With loyalty programs, once you stay 10 times, you get this, you get that, but you can’t just rely on that, that’s not sufficient engagement — this we’re baiting you, you take the bait so we mutually use each other. It really needs to go beyond that because it’s about getting guests to engage you online.

HOTELS: What things are you taking away for hotel social media plans from the big Facebook announcements this week?

Cole: The Facebook changes, these are huge game changers. If you watch Mark Zuckerberg’s address, one of the first things he says is that they have this Timeline thing. It shows everything that you’ve tagged or posted, all those sorts of things.

All that sort of stuff is really cool. One of the examples Zuckerberg gave was a vacation he took with his girlfriend. The travel experience was something he really wanted to highlight — here are all the pictures of the places we’ve been. They locations were almost tent poles.

Randi Zuckerberg, she had a very good presentation on how good travel is on Facebook. The whole Facebook thing is, it has turned into this scrapbook of your life and travel is very important to that.

With Facebook’s Like Button that they introduced last year. It was always based in a semantic reference data system thing. It ties into the semantic web — this is “Web 3.0.” This is what was kind of invented by the guys that invented the web a long time ago. It’s not the link to the page that matters, but the context involved.

With the word “jaguar,” are you looking for a cat, a sports team or a car. How do you get the context right? So this Like Button not only keeps track that you like that thing, it shows that you like that movie which ties into this and it creates this whole sort of contextual relationship. That is what Facebook is doing that is different from everyone else and that is what pulls in all the advertising.

And not just target on a pure demographic basis, but in things advertisers don’t even really know about the user. Amazon also does this pretty well with their recommendations of products, but this takes it to a whole different level. Showing these are the restaurants they like to go to, this is their group of friends, their politics. It’s a very, very powerful platform.

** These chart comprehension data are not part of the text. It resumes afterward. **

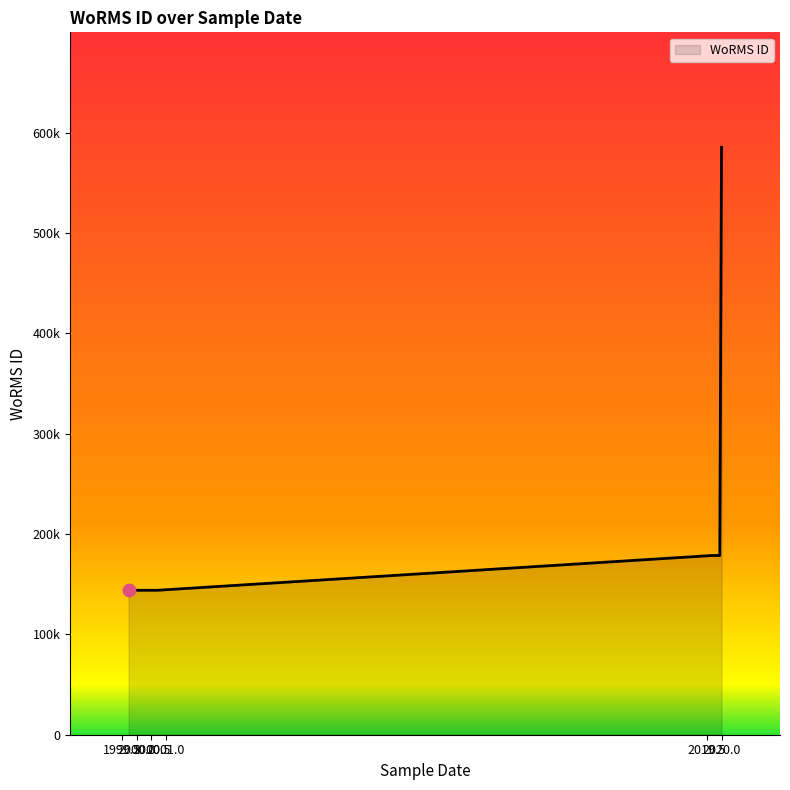

Which has a higher value, 2019-09-04 or 2000-09-13?

2019-09-04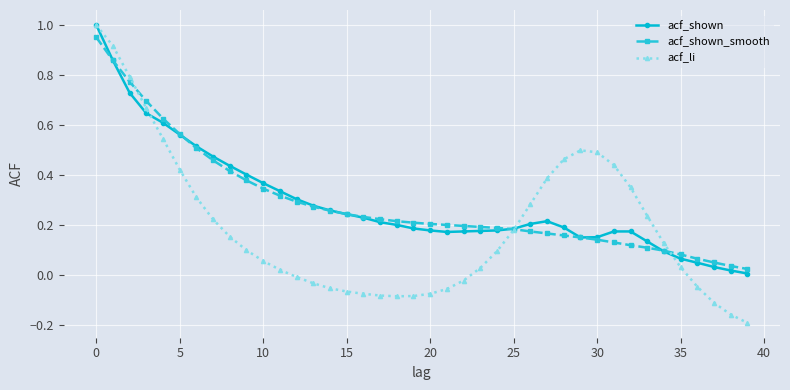

Which series has the widest spread of values?

acf_li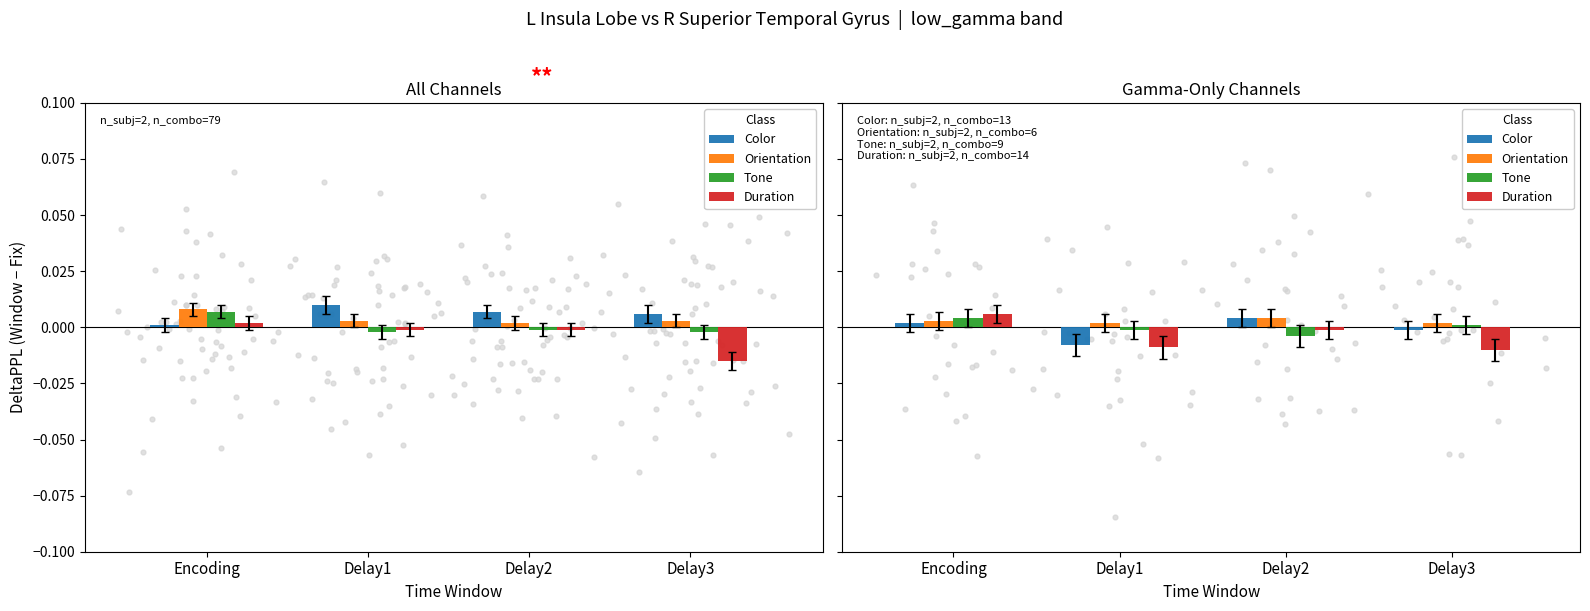

Which series has the widest spread of Y values?

Duration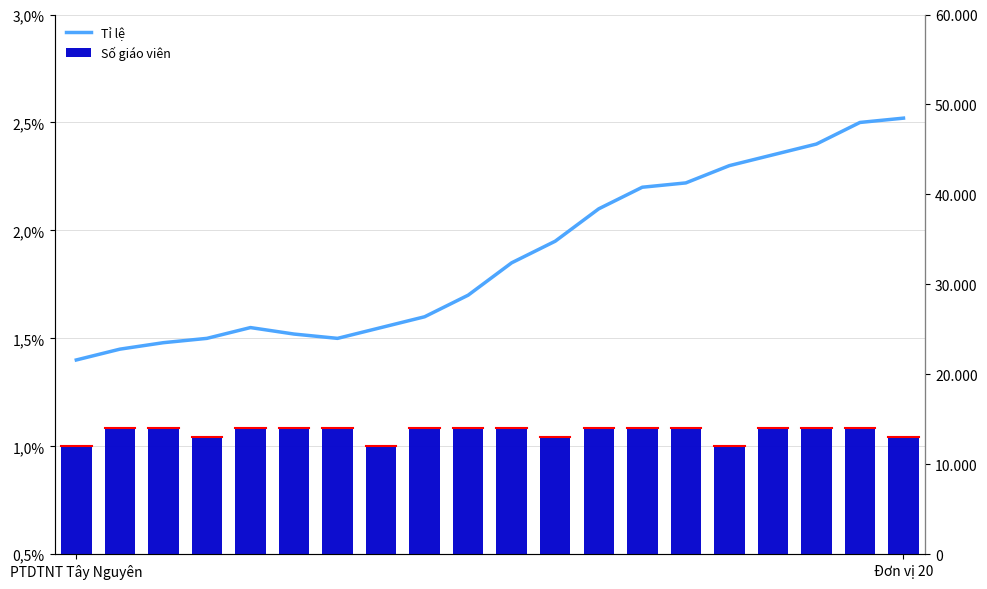

What is the average value of the Tỉ lệ series?

1.9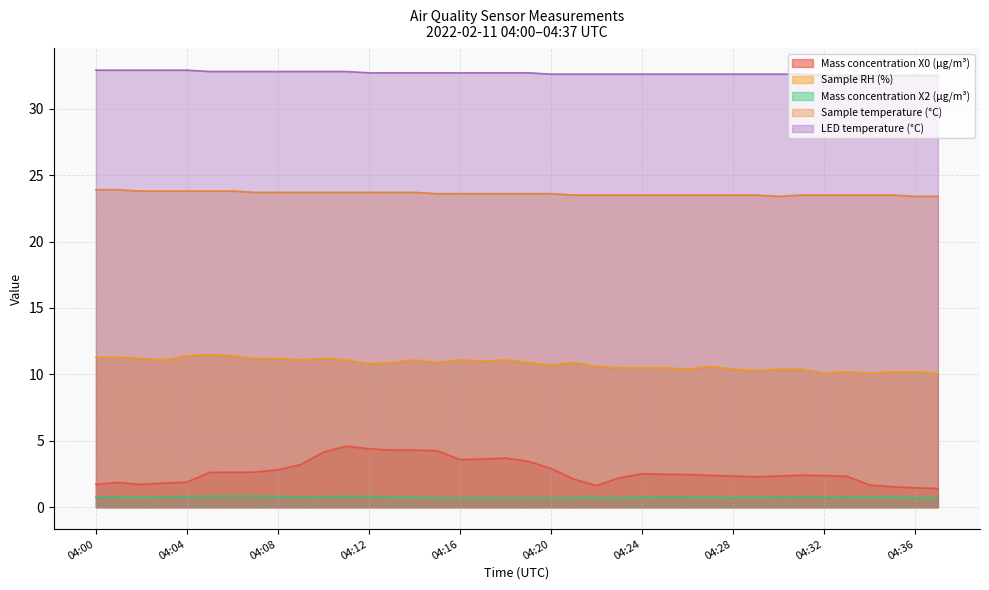

Is the value of Mass concentration X2 (μg/m³) at 04:16 greater than the value of Sample RH (%) at 04:23?

No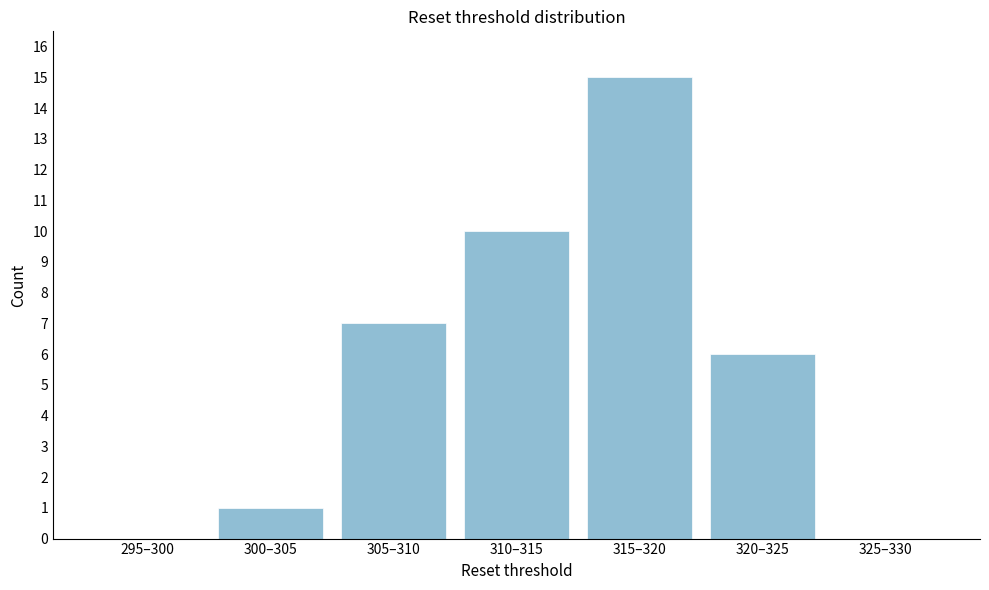

Reading right to left, extract all data points from this chart.

325–330=0	320–325=6	315–320=15	310–315=10	305–310=7	300–305=1	295–300=0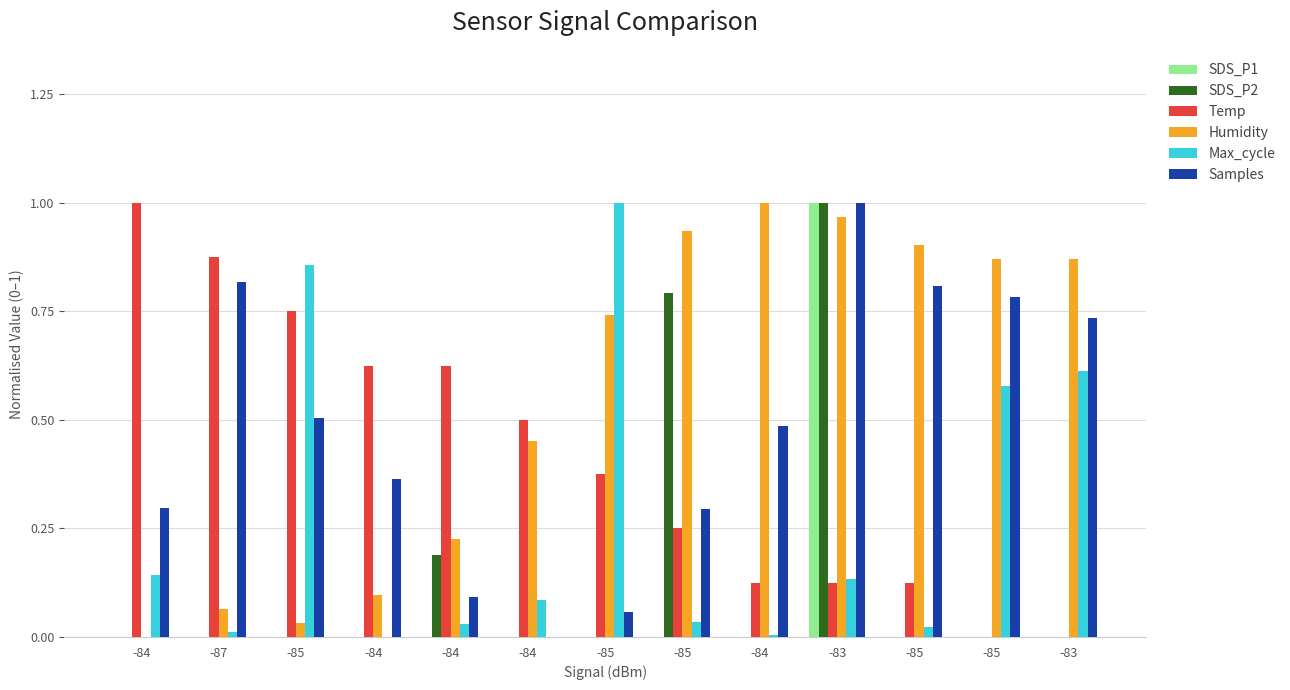

Reading right to left, what are all the values shown in this chart?

SDS_P1: -83=0.0	-85=0.0	-85=0.0	-83=1.0	-84=0.0	-85=0.0	-85=0.0	-84=0.0	-84=0.0	-84=0.0	-85=0.0	-87=0.0	-84=0.0
SDS_P2: -83=0.0	-85=0.0	-85=0.0	-83=1.0	-84=0.0	-85=0.8	-85=0.0	-84=0.0	-84=0.2	-84=0.0	-85=0.0	-87=0.0	-84=0.0
Temp: -83=0.0	-85=0.0	-85=0.1	-83=0.1	-84=0.1	-85=0.3	-85=0.4	-84=0.5	-84=0.6	-84=0.6	-85=0.8	-87=0.9	-84=1.0
Humidity: -83=0.9	-85=0.9	-85=0.9	-83=1.0	-84=1.0	-85=0.9	-85=0.7	-84=0.5	-84=0.2	-84=0.1	-85=0.0	-87=0.1	-84=0.0
Max_cycle: -83=0.6	-85=0.6	-85=0.0	-83=0.1	-84=0.0	-85=0.0	-85=1.0	-84=0.1	-84=0.0	-84=0.0	-85=0.9	-87=0.0	-84=0.1
Samples: -83=0.7	-85=0.8	-85=0.8	-83=1.0	-84=0.5	-85=0.3	-85=0.1	-84=0.0	-84=0.1	-84=0.4	-85=0.5	-87=0.8	-84=0.3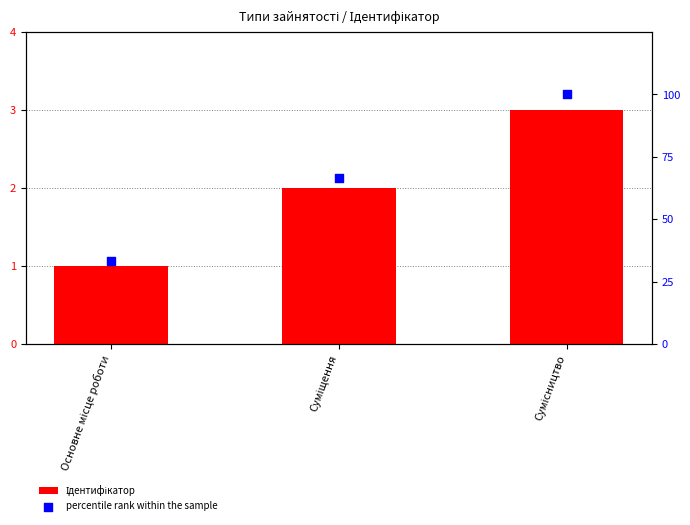

What are all the series names shown in the legend?

Ідентифікатор, percentile rank within the sample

Apps will be able to integrate with this. Hotels will be able to see that you stayed at this location in the Caribbean. But now the hotel can become the hub of the journey’s documentation. If the hotel cannot necessarily be selling but instead helping capture, this is great.

This is what people we’re talking about on HITEC. The word of mouth is great. It will be a game changer and it will be interesting to see how hotels will react to this.

HOTELS: So you think hotels will be focusing on applications that involve the integrating with Facebook’s Timeline and Photos features?

Cole: Yes. This is similar to what Google has been all over, the functional local mobile angle. That is absolutely key in how everything works together. It’s what people are looking for in the local area. And it is social and in this particular aspect, Facebook just raised the bar on social. It’s something that’s very, very relevant.

That’s what I see. So how do you integrate all this? You don’t want the Twitter feed showing up exactly the same on your Facebook wall. Hotel companies have to start sorting that out and decide what’s important in terms of their social media interactions. It’s different answers for different hotels and properties.

HOTELS: Will this help social media marketing offer a solid return on investment vs. other forms of online marketing?

Cole: If you look overall at social media, in the purest sense, it should have the best ROI. People can write positive reviews, it’s word of mouth marketing. Hotels have benefitted from word-of-mouth of years.

Social media should have this massive ROI, but it’s not like if you do A, then B happens. That makes the ROI more challenging. People could say the ROI is best on pay-per-click ads, because you can tabulate it and nail your numerical goal.

But hypothetically it should be a lot more than that. Such as do you have good search engine optimization on your page? All those things kind of apply to social media as well. It’s not a simple you do this, then you get that.